頭痛と副鼻腔炎

   鼻の病気で、頭痛や目の痛みが起こることがあります。

 

   長く続く頭痛にはいろいろな原因があります。

   脳への血液の流れに問題があるケース(偏頭痛や群発頭痛など)や、脳自体に異常がある場合(脳腫瘍や脳出血など)が挙げられます。三叉神経痛や、後頭神経痛などの神経痛もあります。筋肉に関連する筋緊張性頭痛も珍しくありません。時には血管炎等、免疫が関係した病気の症状であることもあります。

  

副鼻腔炎による頭痛

   頭痛の原因を確かめるため、脳神経外科、神経内科、一般内科などいろいろ受診される場合があります。検査の中でCTやMRIを撮られ、副鼻腔炎が見つかって紹介されるケースが時々あります。

 

   副鼻腔炎の場合、多くは蝶形洞(ちょうけいどう)や篩骨洞(しこつどう)という、眼の間や眼の奥の空洞に炎症があります。炎症そのものの痛みではなく、時には嚢腫(のうしゅ)という袋ができ、それによる圧迫で痛みが起こっている場合もあります。

   

   特に蝶形洞に病変があると、頭の芯が痛かったり、目の奥に痛みが出ることもあります。時には視力や見える範囲が狭まって来たり、二重に物が見えるといった症状が出ることもあります。

 

副鼻腔や上咽頭の腫瘍が原因のことも

   副鼻腔炎だけでなく、副鼻腔の腫瘍、お鼻の奥の上咽頭の腫瘍が痛みの原因であることもあります。CTやMRIでしかわかりにくいこともあります。


頭痛 副鼻腔炎 前頭洞炎

   この患者さんは、右眼の上の持続的な痛みで受診された方です。
   頬や目の内側、奥、おでこの部分に4つの副鼻腔という空洞があります(→副鼻腔炎とは)この方は前頭洞というおでこの奥の空洞とお鼻の間の交通路がつまっており、前頭洞の中に膿がたまった前頭洞炎を起こしていました。
   お薬での治療が効果が乏しく、痛みも強いため、内視鏡をつかったお鼻の中からの手術でこの交通路を開きました。

 術後1年後も、CT上、閉塞せずに交通路が残っています。頭痛についても、術後は消失したとのことです。


   眼の上の頭痛は、三叉神経痛でも起こります。

   三叉神経は顔面の感覚に関係した神経で、眉の部分から顔の表面に枝が出ています。三叉神経痛の場合、顔面表面の痛みで、電撃痛、拍動痛等が多いようです。皮膚を触ると痛みが激しくなる、ビリビリするなどが特徴的です。

    レントゲンやCTで副鼻腔炎がなければ、三叉神経痛も考えるお薬を処方し、痛みの変化を観察します。


   この患者さんも目の内側の重い感じ、痛みにて受診された方です。

 

 篩骨洞という目の内側の副鼻腔に嚢腫という袋ができています。蓄膿症(副鼻腔炎)の手術を以前に受けた方にまれに見られますが、全く手術を受けたことがない方の例もあります。場合によっては眼を圧迫し、ものが二重に見えたりすることもあります。

 

 こういう嚢腫はお薬での治療には限界があり、手術で大きく鼻腔側から交通をつけます。
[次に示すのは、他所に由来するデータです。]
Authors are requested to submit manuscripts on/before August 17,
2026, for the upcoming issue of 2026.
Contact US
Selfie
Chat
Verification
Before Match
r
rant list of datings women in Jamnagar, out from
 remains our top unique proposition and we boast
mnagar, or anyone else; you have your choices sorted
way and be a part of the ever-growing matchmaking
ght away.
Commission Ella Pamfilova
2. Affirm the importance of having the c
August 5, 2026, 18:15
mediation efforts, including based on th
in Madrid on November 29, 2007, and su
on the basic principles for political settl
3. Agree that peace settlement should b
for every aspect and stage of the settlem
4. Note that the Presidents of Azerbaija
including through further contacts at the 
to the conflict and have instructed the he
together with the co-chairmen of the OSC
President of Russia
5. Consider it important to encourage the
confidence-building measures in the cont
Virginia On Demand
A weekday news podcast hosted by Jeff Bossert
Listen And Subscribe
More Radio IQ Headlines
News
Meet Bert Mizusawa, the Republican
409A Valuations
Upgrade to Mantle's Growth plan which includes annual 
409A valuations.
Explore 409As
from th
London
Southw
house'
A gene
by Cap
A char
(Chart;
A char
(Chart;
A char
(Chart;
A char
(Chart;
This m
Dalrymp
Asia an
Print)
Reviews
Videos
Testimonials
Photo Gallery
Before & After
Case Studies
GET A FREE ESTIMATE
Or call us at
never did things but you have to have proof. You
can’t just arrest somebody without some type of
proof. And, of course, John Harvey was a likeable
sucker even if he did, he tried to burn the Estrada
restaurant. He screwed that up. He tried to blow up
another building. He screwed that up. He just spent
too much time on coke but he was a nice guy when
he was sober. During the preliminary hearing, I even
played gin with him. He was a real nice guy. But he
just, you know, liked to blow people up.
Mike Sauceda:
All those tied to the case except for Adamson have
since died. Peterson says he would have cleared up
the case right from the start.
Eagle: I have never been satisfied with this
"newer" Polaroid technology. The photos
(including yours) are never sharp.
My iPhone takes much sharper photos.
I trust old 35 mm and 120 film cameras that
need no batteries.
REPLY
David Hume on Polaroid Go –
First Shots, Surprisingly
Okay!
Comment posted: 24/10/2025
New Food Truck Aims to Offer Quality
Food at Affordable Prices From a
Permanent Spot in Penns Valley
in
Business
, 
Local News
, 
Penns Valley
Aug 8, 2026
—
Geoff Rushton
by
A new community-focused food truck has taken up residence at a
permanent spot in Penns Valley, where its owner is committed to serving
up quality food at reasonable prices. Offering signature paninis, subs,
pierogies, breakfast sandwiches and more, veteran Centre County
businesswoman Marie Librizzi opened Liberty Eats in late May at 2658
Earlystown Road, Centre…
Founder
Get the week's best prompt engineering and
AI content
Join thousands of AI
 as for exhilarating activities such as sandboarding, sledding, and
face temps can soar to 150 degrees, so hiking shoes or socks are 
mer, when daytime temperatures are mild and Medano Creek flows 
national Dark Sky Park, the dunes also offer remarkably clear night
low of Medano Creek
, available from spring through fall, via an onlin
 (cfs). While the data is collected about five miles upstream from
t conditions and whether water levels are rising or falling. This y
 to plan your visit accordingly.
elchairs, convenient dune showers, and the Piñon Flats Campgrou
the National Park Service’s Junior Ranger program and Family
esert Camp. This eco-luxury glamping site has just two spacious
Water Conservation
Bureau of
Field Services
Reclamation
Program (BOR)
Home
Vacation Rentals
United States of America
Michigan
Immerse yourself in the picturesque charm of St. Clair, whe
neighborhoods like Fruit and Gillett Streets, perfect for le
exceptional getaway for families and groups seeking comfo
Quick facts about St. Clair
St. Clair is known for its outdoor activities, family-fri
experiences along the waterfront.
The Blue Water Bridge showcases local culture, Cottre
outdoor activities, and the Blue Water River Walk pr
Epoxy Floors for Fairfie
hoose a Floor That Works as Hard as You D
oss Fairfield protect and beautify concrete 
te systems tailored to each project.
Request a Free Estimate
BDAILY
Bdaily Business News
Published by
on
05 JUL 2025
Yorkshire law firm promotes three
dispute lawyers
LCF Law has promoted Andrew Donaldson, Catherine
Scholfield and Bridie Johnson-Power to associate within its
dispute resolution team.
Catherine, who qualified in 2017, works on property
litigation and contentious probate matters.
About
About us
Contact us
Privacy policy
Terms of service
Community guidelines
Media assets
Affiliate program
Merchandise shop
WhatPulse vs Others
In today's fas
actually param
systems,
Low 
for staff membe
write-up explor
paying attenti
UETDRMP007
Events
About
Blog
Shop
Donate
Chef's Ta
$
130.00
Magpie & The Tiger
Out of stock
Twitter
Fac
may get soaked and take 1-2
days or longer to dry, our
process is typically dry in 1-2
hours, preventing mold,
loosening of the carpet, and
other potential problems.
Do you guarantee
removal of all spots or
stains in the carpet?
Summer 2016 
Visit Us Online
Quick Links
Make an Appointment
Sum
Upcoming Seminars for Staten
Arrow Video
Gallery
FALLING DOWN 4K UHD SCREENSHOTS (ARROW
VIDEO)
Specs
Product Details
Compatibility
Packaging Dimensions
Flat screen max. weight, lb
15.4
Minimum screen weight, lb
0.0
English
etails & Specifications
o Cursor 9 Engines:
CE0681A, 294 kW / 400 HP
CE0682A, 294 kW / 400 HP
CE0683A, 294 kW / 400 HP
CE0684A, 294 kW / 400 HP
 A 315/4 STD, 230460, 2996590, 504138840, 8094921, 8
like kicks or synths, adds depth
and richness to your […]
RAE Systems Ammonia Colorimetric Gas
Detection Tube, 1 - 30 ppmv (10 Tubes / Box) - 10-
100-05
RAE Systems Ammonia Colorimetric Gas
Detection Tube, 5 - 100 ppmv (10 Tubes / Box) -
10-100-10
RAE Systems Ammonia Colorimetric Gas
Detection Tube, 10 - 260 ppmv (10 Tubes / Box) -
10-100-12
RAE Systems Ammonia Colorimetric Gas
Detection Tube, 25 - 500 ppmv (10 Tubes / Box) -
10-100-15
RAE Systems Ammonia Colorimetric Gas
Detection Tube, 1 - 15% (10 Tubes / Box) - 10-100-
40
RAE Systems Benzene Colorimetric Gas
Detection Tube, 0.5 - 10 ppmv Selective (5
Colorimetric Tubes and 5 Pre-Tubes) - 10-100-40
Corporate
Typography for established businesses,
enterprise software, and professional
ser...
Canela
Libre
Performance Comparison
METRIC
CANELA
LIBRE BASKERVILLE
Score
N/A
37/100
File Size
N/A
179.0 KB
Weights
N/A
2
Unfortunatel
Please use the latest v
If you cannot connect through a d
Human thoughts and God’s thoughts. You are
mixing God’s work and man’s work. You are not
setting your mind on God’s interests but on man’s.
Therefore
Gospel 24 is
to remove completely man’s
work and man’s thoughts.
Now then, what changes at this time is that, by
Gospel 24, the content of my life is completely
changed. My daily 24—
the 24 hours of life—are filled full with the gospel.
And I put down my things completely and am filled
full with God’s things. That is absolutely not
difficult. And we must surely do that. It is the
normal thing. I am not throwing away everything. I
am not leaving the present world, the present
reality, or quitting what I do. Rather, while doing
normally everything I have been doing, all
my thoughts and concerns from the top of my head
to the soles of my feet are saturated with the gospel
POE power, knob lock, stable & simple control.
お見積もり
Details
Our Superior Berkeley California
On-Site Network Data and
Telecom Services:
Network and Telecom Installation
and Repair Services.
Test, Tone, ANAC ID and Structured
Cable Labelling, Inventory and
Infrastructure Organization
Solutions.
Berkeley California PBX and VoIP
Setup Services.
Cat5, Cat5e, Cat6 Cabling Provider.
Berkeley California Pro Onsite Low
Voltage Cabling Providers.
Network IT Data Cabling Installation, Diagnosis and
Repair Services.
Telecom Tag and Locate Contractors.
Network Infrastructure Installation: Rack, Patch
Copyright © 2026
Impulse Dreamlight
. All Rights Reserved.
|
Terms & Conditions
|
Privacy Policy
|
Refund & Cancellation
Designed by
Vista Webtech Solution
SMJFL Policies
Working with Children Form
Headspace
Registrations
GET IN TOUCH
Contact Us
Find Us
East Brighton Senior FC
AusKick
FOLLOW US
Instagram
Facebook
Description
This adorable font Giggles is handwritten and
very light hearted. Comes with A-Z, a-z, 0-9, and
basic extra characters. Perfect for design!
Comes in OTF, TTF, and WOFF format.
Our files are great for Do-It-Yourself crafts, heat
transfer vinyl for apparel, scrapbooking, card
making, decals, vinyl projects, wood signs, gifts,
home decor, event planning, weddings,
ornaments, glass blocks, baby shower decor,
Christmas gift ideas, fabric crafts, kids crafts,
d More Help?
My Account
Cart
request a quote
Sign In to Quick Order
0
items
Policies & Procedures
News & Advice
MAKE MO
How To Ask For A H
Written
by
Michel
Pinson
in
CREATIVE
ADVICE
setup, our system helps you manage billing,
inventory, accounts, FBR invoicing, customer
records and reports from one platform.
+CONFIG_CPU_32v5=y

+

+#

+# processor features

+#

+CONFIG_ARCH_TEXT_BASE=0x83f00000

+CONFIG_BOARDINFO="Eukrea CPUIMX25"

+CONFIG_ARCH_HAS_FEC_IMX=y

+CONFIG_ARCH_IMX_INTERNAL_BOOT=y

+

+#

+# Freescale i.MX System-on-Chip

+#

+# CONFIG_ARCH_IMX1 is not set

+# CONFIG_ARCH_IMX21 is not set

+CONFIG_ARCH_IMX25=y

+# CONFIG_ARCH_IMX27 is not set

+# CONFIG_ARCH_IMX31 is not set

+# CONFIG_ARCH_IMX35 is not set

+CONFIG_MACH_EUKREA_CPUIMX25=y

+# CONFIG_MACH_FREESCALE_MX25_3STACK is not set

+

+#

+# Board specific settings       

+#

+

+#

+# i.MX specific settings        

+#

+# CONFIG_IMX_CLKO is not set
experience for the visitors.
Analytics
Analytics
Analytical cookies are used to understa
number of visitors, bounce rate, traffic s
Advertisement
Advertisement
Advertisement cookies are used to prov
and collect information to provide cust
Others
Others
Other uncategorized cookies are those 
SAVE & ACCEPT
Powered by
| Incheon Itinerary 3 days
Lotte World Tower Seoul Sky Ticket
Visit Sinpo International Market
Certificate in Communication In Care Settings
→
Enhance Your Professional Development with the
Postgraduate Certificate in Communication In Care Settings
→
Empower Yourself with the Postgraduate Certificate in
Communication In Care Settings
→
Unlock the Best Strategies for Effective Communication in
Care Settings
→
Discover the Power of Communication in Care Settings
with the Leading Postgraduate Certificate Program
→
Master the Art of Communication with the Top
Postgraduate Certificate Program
手術後のお鼻からの写真ですが、大きく交通路がついています。


 われるような目の辺りの痛みで眠れないとの訴えで来院された、子供さんです。

 

 嘔気も強く、当初髄膜炎も疑われ、髄液検査も行われたのですが異常がなく、紹介となりました。

 

 三叉神経痛の典型的な症状もなく、CTで蝶形骨洞に陰影があり、服鼻腔炎による痛みも考えられ、抗生剤の点滴を開始しました。

 

 翌日には痛みが軽減し、5日目には退院して行きました。

 約2ヶ月程度、内服での副鼻腔炎の治療を行い、蝶形骨洞炎が消えたのを確認しました。 蝶形洞炎では、症例によっては、早期の手術を行います。


 お鼻の奥に腫瘍ができた上咽頭がんの患者さんです。

    頭痛がひどく、CTやMRIを撮っておられたものの、原因がはっきりせず、紹介で受診された方です。単純CTなどでは上咽頭がうつってなかったり、造影剤を使わないと異常に気づかない場合もあります。

   上咽頭癌では、頭の芯や後頭部の痛みを訴えられることが多いようです。